#### What to do:
When a line below holds the string "height", show that line.

(Data extracted from a collection)
****************************************

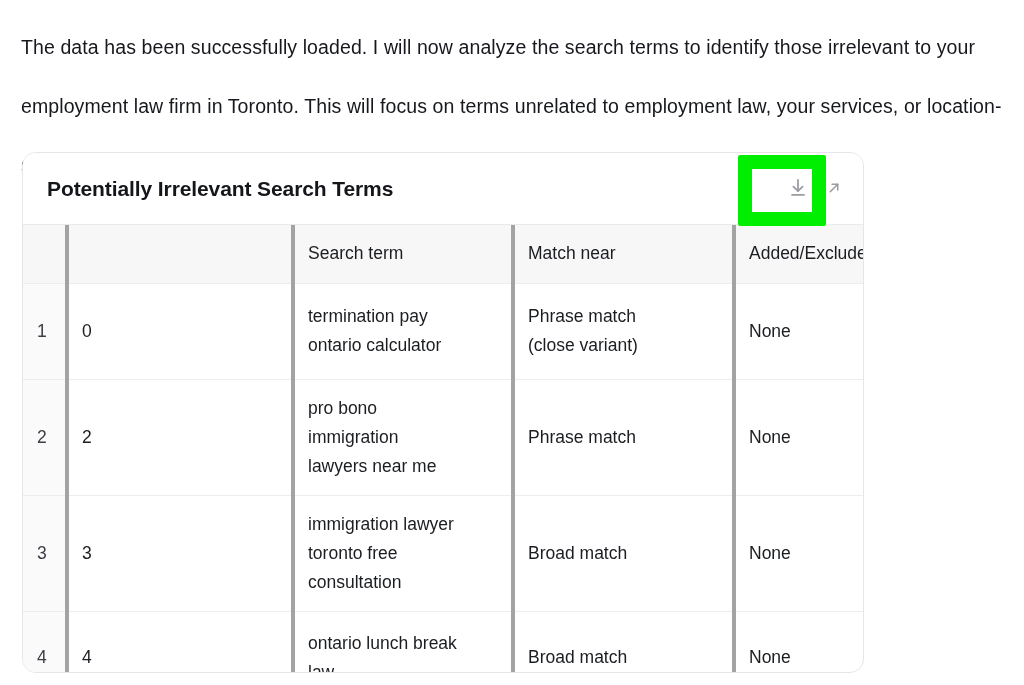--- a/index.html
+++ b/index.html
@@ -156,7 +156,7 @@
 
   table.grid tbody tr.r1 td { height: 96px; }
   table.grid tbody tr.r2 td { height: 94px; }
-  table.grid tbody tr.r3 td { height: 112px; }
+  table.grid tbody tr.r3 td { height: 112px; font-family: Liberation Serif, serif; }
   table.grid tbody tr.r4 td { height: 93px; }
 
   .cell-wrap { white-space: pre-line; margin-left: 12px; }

****************************************

#### Written response:
   table.grid tbody tr.r1 td { height: 96px; }
   table.grid tbody tr.r2 td { height: 94px; }
-  table.grid tbody tr.r3 td { height: 112px; }
+  table.grid tbody tr.r3 td { height: 112px; font-family: Liberation Serif, serif; }
   table.grid tbody tr.r4 td { height: 93px; }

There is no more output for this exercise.